## Exercise material

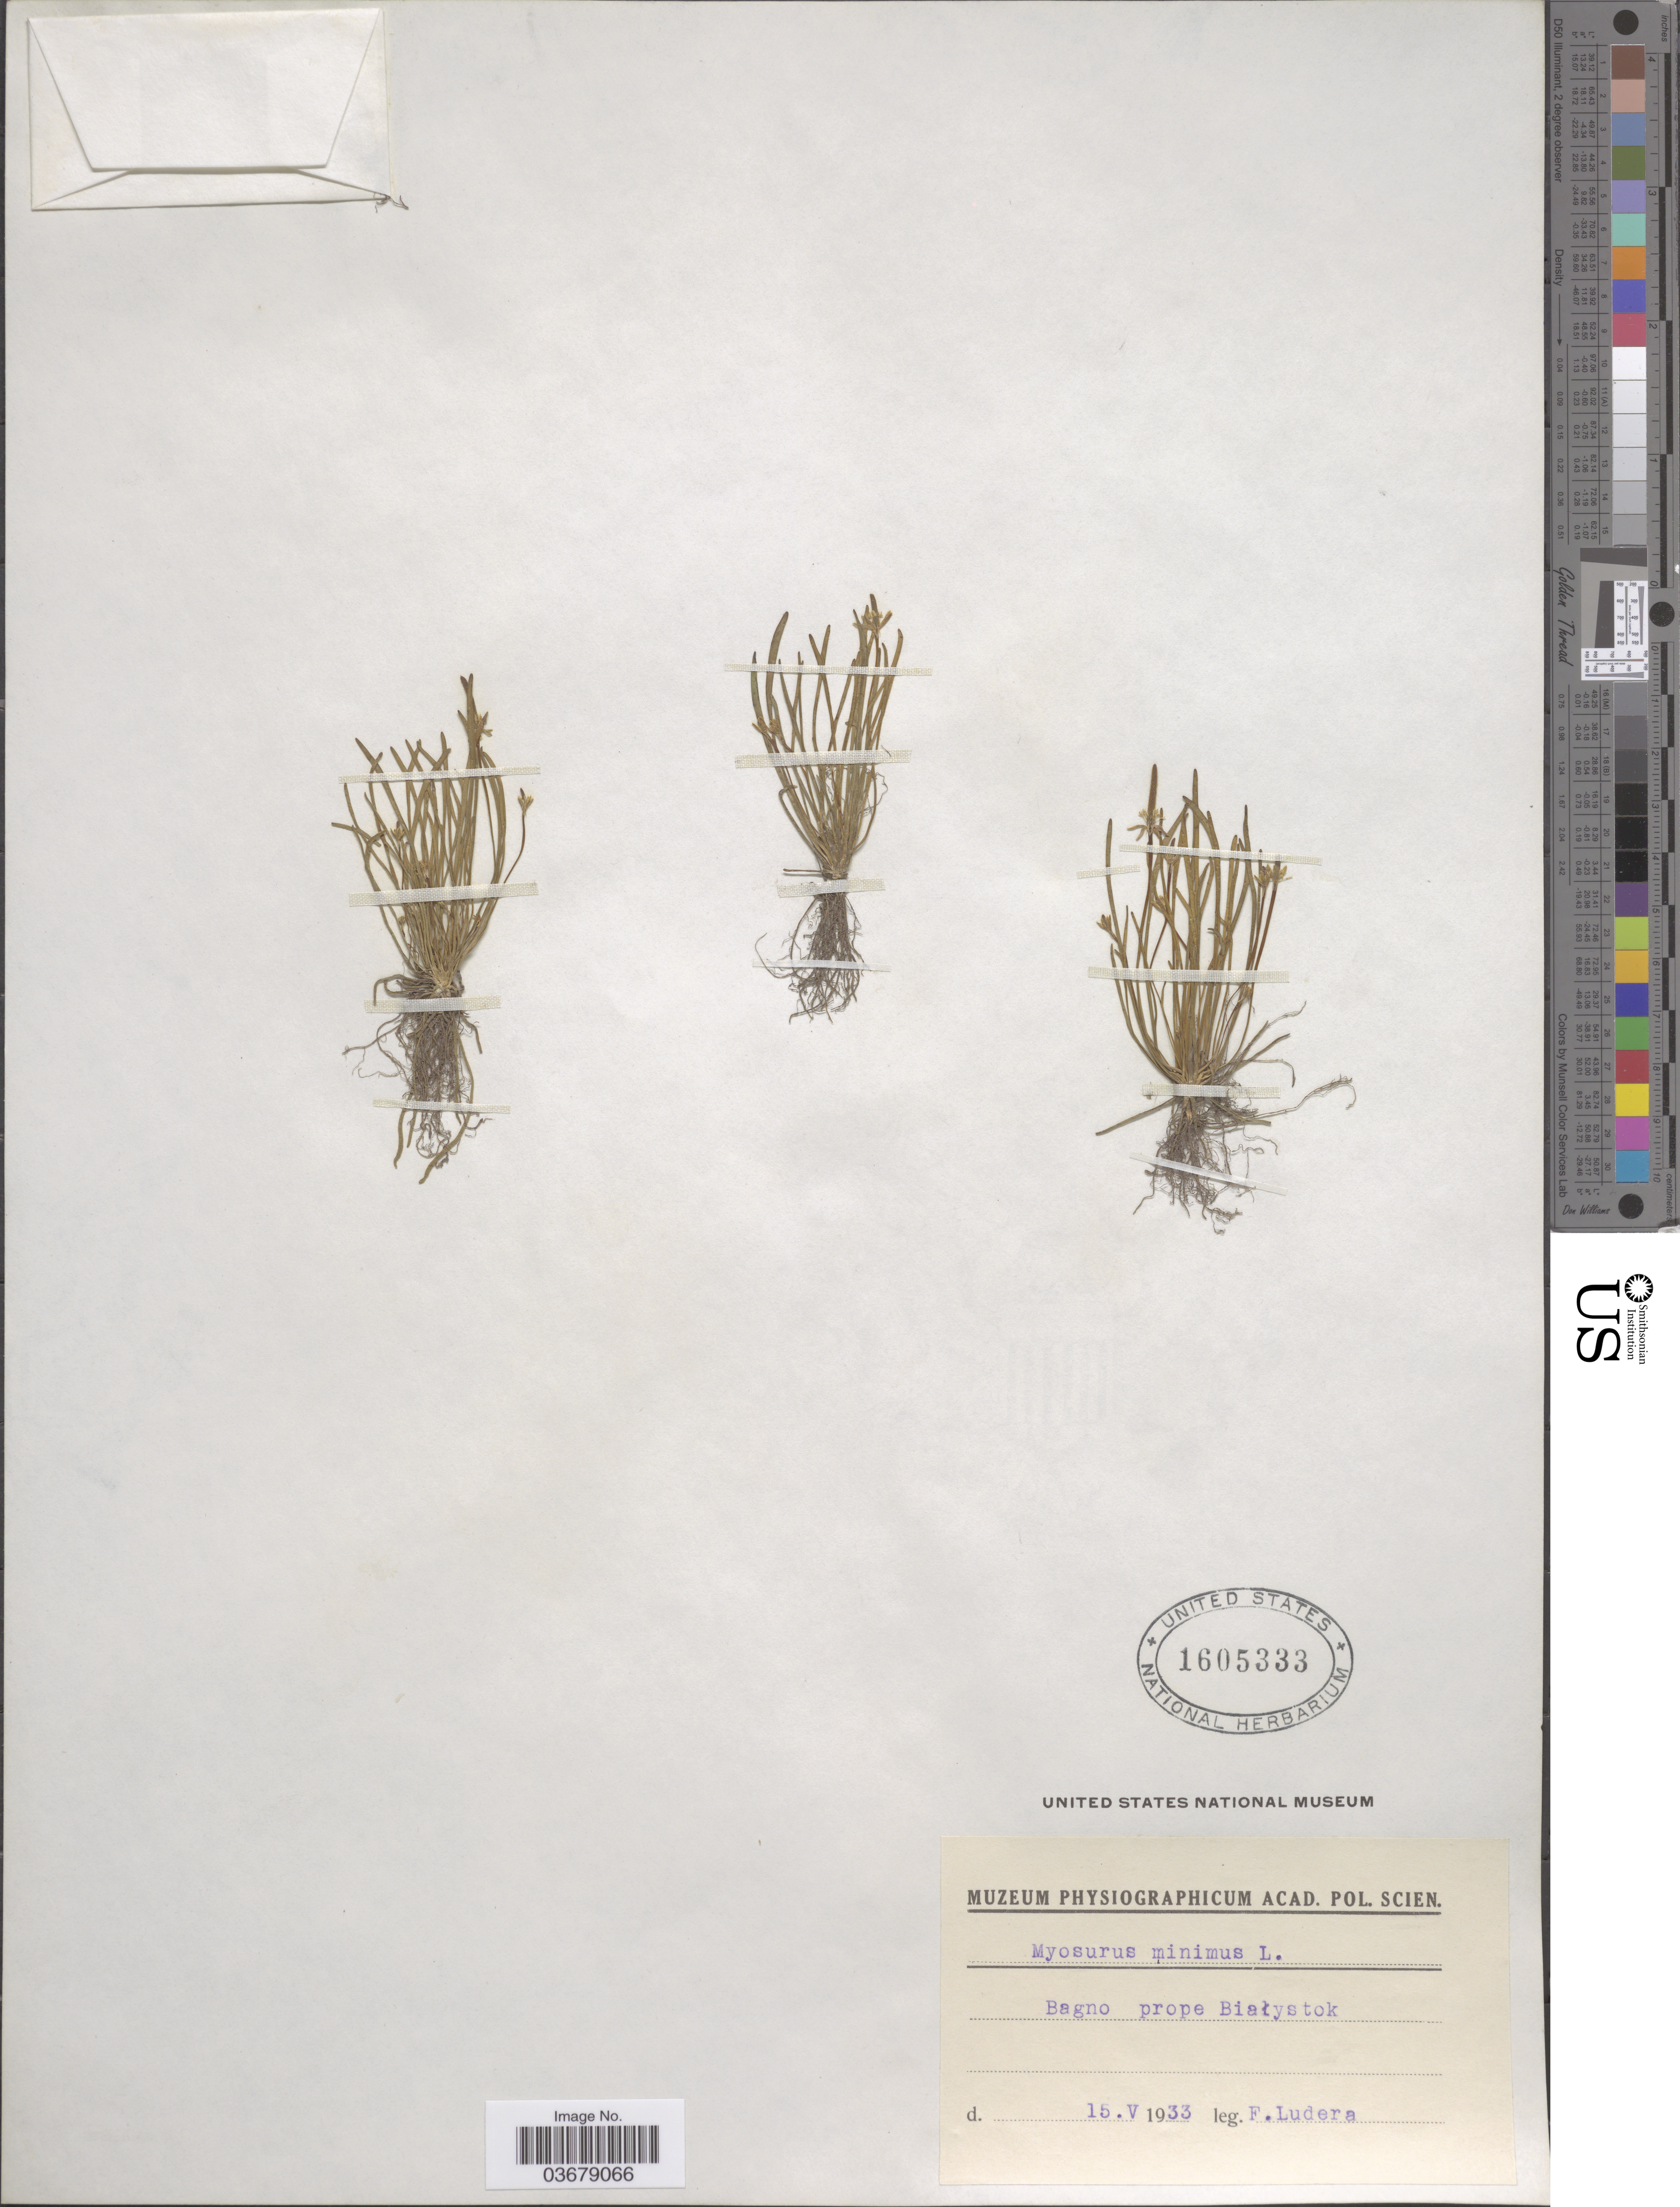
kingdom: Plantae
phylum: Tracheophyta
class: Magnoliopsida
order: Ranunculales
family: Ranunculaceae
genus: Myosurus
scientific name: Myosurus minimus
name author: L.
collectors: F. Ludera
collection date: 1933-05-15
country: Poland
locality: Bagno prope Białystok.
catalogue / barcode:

## Aim
Update the records by replacing "catalogue" with "catalog" and keeping everything else the same. Leave the pictures out.

## Complete response
kingdom: Plantae
phylum: Tracheophyta
class: Magnoliopsida
order: Ranunculales
family: Ranunculaceae
genus: Myosurus
scientific name: Myosurus minimus
name author: L.
collectors: F. Ludera
collection date: 1933-05-15
country: Poland
locality: Bagno prope Białystok.
catalog / barcode:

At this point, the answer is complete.